大勢の子どもたちが写った一枚の写真がある。アウシュヴィッツ強制収容所が解放されたときにソ連軍が撮影した記録映画の一場面である。誰も生きて出られないとされた強制収容所から解放された喜びと安堵、希望に満ちているはずの子どもたちの目は、しかし、一様に虚ろで不安そうな表情をうかべている。疲れ切ったその表情からは、アウシュヴィッツで過ごした日々の過酷さが伝わってくる。

子どもたちの中でも、ひときわ虚ろな表情で写っている前列右側の男の子が、本書の著者であるマイケル・ボーンスタイン氏である。このとき、マイケルは4歳だった。

本書「4歳の僕はこうしてアウシュヴィッツから生還した」は、マイケル・ボーンスタイン氏が、自らの経験を語ったノンフィクションである。

ユダヤ人であるマイケルは、ポーランドのジャルキという町にあるユダヤ人ゲットーで生まれた。彼が生まれる2年ほど前に、ドイツ軍がポーランドに侵攻し、ジャルキもナチス支配下におかれた。ユダヤ人は財産を奪われ、仕事を奪われ、なにより自由を奪われた。「第三帝国(ドイツ)への貢献は、そして帝国をより豊かにより強くするのを助けるのは、ユダヤ人の責任だ」とドイツ軍は主張し、ユダヤ人からすべてを奪い取ったのである。

ナチスドイツのファシズムについて記述された様々な文献を読むたびに、怒りと恐怖で胸がいっぱいになる。いったい、どうすればこれほどに人間は残酷になれるのだろうかと思う。過酷な強制労働、冷酷無比な大量虐殺行為、不衛生で満足な食事も与えられず痩せ衰えていくユダヤ人たち。なんの罪もない、ただユダヤ人であるというだけで迫害されたのだ。

ユダヤ人迫害は、マイケルのような幼い子どもであっても関係なかった。
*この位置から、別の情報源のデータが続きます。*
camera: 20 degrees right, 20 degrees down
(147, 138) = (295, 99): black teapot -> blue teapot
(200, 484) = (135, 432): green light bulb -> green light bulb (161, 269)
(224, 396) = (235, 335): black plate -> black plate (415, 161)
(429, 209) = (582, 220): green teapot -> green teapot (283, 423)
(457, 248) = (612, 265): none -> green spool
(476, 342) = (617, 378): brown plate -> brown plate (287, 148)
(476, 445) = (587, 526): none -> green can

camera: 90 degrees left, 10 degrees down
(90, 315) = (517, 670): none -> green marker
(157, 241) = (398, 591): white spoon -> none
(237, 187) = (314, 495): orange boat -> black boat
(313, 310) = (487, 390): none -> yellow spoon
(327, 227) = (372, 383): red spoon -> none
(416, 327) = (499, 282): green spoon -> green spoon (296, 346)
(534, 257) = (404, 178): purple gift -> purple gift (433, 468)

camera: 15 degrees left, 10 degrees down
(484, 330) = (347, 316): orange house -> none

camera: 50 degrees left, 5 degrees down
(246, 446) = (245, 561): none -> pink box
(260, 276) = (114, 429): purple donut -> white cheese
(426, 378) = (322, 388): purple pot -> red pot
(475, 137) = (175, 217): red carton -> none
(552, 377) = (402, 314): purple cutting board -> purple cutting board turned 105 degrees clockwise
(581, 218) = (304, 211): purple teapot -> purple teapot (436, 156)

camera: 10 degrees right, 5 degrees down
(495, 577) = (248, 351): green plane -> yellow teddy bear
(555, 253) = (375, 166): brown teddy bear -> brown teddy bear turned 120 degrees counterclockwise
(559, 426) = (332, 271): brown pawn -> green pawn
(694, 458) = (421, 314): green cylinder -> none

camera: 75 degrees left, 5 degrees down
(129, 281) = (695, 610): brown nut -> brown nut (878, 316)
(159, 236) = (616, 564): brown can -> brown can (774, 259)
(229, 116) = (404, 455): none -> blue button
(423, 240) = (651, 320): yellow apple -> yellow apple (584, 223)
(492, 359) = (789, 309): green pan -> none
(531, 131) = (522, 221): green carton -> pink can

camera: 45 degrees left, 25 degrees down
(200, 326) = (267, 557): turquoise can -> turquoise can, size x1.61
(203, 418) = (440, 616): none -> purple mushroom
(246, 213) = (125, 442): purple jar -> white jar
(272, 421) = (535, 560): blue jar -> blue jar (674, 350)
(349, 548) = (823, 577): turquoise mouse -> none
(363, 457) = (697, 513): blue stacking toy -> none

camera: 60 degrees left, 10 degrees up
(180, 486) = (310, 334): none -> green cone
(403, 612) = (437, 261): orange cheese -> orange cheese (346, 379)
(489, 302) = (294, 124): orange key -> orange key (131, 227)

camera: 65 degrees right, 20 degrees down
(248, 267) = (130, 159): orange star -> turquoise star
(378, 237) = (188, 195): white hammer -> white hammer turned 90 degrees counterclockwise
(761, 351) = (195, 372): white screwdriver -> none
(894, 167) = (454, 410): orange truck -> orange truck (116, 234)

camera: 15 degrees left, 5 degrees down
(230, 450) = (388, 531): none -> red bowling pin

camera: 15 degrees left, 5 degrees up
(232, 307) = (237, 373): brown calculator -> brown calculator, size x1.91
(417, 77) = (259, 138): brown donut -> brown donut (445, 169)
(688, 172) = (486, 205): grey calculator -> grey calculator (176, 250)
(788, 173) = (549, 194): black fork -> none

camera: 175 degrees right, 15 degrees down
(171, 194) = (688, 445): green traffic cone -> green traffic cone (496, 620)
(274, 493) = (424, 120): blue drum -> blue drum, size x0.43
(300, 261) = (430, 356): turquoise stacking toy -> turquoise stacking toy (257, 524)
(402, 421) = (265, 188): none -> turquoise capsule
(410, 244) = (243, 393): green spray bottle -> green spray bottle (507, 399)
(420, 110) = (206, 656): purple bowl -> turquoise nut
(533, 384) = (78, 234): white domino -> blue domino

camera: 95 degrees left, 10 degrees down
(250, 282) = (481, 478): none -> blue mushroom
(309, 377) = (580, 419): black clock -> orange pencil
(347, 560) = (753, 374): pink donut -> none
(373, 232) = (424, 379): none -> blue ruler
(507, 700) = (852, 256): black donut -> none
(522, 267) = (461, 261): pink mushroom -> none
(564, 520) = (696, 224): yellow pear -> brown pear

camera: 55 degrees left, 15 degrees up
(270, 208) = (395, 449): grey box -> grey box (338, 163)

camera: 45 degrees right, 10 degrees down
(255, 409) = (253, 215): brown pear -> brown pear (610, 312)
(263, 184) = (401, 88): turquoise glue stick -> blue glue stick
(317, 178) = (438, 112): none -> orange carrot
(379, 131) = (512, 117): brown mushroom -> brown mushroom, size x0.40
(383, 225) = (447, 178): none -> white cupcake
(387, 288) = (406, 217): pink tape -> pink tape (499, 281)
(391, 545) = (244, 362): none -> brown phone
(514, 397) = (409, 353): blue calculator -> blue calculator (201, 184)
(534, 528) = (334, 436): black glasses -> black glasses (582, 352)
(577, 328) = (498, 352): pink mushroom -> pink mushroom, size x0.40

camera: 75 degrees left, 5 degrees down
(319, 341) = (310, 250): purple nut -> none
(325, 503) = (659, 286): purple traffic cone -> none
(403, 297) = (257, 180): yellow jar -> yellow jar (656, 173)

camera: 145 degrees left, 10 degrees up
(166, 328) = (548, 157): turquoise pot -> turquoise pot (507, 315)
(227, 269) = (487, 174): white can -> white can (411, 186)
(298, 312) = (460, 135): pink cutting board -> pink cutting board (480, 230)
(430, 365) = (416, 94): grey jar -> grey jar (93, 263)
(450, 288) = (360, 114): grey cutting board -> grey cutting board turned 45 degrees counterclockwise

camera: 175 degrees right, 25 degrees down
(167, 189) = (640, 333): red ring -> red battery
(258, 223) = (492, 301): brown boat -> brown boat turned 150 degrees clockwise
むしろ、幼い子どもや老人ほど、労働力として使えない、反体制的な思想を持つようになるかもしれない、などの理不尽な理由からと躊躇なく殺害された。生き残った子どもも人体実験のモルモットのように扱われたりして、結果として殺された。本書の序文でマイケルはこう語っている。

収容所が解放されたときに生き残っていたのは2819人で、そのうち8歳以下の子どもはわずか52人だった。

解放後のマイケルの人生も本書には記されている。戦争後も彼らはユダヤ人であるということで白い目で見られ、嫌悪され続けた。ホロコーストの恐怖からは解放されても、ユダヤ人に対する偏見という恐怖からは解放されることがなかった。

それでも、マイケルとソフィーは自由を求めて生きた。今を生きているものたちの絆と死んでいったものたちの思い出を糧としながら。

長くマイケルは自分の過去を語ろうとはしてこなかった。だが、本書冒頭にある写真の存在を知り、その写真が「ホロコーストは嘘で、存在しなかった」とするサイトに利用されていることを知ったことで考えを変える。

もしも私たち生存者がこのまま沈黙を続けていたら、声を上げ続けるのは嘘つきとわからず屋だけになってしまう。私たち生存者は、過去の物語を伝えるために力を合わせなければいけない。

マイケルが語ってくれた過去の物語を私たちはこれからも語り継いでいかなければならない。